_What you are asked to do_. Give again, word for word, the line holding "Table 10. Test of moderating" and every line after it through the end of the data below. Omit pictures.

_Information provided_.
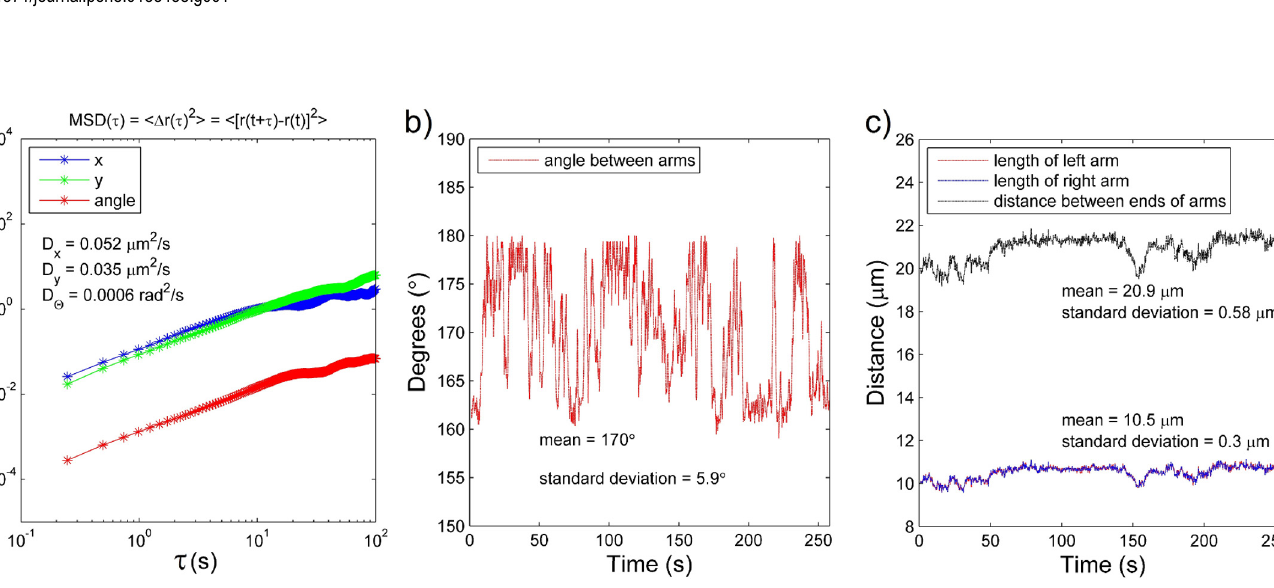
PLOS ONE | DOI:10.1371/journal.pone.0133458 July 20,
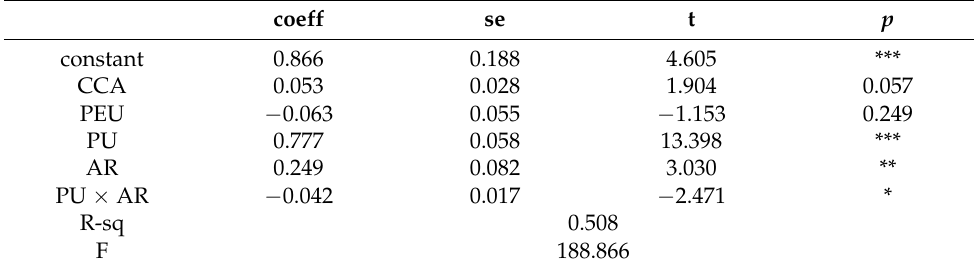
Table 10. Test of moderating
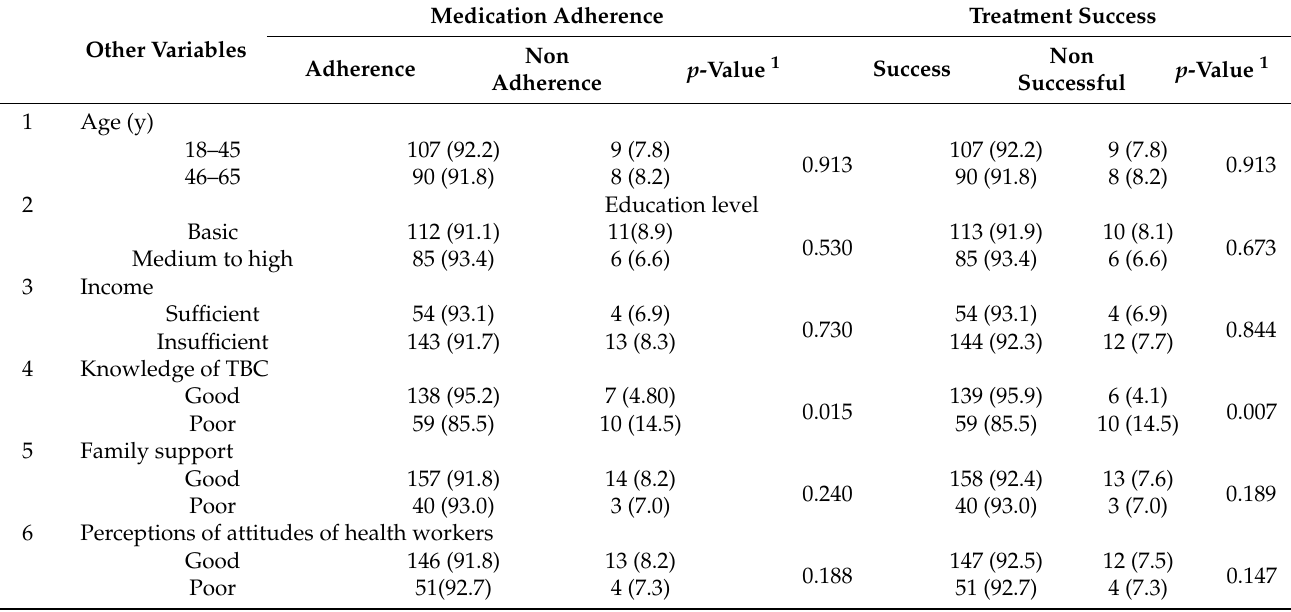
Table 4. Influence of other factors on medication adherence and treatment success ( n =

_Expected answer_.
Table 10. Test of moderating
Table 4. Influence of other factors on medication adherence and treatment success ( n =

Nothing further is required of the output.